Saturday, July 08, 2006

The Chalcedonian Creed

The Flagellation of Our Lord Jesus Christ (1880)Image via Wikipedia
The Flagellation of our Lord Jesus Christ (1880)
Eutichus (the founder of Eutichianism) argued that Christ's human and divine natures merged to form a third composite nature. "The divine nature was so modified and accommodated to the human nature that Christ was not really divine...At the same time the human nature was so modified and changed by assimilation to the divine nature that He was no longer genuinely human." Thus, according to this teaching, Christ was neither fully human nor fully divine. This view was condemned by the Council of Chalcedon in A.D. 451.
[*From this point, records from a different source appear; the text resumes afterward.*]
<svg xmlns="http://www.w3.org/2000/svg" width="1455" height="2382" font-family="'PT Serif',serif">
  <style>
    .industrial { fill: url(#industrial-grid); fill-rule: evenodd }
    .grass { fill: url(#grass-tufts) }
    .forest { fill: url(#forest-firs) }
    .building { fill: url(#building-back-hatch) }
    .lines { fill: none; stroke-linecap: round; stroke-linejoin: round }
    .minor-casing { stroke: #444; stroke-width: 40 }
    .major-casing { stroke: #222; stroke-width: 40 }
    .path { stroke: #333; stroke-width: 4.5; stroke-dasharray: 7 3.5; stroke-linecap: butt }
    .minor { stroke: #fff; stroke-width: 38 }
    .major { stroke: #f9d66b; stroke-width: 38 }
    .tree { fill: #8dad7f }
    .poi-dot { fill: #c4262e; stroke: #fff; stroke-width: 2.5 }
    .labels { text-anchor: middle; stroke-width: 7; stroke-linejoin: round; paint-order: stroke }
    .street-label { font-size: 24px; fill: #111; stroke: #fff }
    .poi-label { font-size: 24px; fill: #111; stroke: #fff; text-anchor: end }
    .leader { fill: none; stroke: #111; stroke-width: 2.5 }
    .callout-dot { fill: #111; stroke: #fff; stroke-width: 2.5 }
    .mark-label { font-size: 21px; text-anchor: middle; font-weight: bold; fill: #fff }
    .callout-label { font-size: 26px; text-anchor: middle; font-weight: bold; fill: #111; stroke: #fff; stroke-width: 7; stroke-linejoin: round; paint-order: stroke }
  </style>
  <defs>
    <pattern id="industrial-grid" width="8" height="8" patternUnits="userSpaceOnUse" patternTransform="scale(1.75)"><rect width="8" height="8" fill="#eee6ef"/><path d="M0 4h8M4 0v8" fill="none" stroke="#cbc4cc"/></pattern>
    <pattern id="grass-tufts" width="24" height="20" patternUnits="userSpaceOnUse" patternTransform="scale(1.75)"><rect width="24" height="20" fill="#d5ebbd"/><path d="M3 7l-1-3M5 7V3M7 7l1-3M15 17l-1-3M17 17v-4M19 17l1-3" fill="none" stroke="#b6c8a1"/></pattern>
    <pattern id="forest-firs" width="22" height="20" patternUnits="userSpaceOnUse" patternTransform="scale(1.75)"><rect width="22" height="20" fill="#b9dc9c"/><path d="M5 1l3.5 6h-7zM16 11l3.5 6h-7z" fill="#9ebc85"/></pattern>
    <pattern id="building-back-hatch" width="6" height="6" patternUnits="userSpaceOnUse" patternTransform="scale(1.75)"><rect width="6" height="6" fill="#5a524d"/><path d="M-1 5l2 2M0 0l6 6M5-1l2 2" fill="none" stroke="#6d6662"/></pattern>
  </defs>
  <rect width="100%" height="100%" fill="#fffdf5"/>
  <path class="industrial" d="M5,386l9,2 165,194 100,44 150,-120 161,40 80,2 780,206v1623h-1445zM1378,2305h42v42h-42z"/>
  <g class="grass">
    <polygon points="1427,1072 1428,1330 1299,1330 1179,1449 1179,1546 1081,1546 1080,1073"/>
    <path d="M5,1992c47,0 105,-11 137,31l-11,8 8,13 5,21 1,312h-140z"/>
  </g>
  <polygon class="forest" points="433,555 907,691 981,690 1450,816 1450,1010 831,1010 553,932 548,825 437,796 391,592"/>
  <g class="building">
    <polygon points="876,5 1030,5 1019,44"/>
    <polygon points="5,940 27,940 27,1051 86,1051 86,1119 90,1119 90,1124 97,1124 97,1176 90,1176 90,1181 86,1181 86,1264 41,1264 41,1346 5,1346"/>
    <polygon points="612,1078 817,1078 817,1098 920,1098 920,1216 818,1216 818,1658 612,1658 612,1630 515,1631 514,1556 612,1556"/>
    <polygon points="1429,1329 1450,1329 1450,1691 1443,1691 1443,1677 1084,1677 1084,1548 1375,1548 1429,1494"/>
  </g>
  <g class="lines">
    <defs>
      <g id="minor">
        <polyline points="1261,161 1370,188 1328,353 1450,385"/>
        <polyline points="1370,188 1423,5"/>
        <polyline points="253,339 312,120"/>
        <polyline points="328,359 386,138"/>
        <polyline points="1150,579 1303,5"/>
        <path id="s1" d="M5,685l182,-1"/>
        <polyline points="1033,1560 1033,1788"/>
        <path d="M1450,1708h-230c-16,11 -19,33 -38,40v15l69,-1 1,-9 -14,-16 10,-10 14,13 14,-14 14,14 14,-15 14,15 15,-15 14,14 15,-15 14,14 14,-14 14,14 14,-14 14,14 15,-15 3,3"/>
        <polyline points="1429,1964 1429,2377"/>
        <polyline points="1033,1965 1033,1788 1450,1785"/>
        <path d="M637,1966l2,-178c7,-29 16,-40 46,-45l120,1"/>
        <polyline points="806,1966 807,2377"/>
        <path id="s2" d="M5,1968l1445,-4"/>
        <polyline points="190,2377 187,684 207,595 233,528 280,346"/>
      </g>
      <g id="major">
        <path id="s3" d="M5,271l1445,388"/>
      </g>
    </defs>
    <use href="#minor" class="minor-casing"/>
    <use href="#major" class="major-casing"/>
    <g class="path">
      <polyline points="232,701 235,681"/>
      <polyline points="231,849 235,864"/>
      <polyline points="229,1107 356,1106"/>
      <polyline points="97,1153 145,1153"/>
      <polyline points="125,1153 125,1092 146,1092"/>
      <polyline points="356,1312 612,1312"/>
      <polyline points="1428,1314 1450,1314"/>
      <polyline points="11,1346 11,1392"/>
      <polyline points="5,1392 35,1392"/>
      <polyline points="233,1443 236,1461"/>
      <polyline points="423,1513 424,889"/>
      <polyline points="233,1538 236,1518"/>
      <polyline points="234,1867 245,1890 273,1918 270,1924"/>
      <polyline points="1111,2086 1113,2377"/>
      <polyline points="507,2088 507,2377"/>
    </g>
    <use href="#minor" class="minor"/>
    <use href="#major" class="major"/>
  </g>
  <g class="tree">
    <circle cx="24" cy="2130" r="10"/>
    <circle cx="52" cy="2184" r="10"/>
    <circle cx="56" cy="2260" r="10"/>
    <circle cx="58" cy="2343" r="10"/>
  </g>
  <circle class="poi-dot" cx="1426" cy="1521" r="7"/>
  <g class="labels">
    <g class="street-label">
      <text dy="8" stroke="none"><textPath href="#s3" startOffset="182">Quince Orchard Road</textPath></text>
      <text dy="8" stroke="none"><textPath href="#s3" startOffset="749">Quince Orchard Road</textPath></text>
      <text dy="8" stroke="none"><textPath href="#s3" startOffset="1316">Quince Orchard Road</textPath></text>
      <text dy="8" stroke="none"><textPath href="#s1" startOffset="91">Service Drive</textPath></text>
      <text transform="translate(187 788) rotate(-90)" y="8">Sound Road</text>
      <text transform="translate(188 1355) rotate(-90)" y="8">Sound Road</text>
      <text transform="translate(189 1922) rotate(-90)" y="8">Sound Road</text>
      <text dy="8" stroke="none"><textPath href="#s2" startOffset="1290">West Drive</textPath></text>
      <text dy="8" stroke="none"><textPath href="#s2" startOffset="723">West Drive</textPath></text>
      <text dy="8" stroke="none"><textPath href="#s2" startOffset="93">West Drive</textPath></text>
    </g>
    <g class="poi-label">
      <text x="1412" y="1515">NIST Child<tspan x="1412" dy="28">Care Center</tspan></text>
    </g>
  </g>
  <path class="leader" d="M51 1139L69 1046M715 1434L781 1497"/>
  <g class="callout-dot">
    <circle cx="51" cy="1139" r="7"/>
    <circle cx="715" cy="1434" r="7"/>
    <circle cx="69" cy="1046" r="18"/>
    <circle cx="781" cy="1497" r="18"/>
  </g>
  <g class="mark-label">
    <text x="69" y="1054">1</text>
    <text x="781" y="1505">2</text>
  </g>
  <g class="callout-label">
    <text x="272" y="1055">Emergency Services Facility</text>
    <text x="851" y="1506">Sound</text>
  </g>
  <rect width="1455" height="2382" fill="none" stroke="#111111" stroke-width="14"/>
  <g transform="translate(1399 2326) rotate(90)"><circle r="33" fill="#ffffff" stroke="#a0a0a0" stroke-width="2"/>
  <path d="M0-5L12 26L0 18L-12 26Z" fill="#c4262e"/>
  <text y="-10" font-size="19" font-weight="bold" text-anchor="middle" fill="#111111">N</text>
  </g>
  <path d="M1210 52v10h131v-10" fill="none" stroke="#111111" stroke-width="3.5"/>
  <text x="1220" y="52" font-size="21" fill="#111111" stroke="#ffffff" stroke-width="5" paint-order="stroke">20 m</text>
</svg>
Chalcedonian Creed A.D. 451
Therefore, following the holy fathers, we all with one accord teach men to acknowledge one and the same Son, our Lord Jesus Christ, at once complete in Godhead and complete in manhood, truly God and truly man, consisting also of a reasonable soul and body; of one substance with the Father as regards his Godhead, and at the same time of one substance with us as regards his manhood; like us in all respects, apart from sin; as regards his Godhead, begotten of the Father before the ages, but yet as regards his manhood begotten, for us men and for our salvation, of Mary the Virgin, the God-bearer; one and the same Christ, Son, Lord, Only-begotten, recognized in two natures, without confusion, without change, without division, without separation; the distinction of natures being in no way annulled by the union, but rather the characteristics of each nature being preserved and coming together to form one person and subsistence, not as parted or separated into two persons, but one and the same Son and Only-begotten God the Word, Lord Jesus Christ; even as the prophets from earliest times spoke of him, and our Lord Jesus Christ himself taught us, and the creed of the fathers has handed down to us.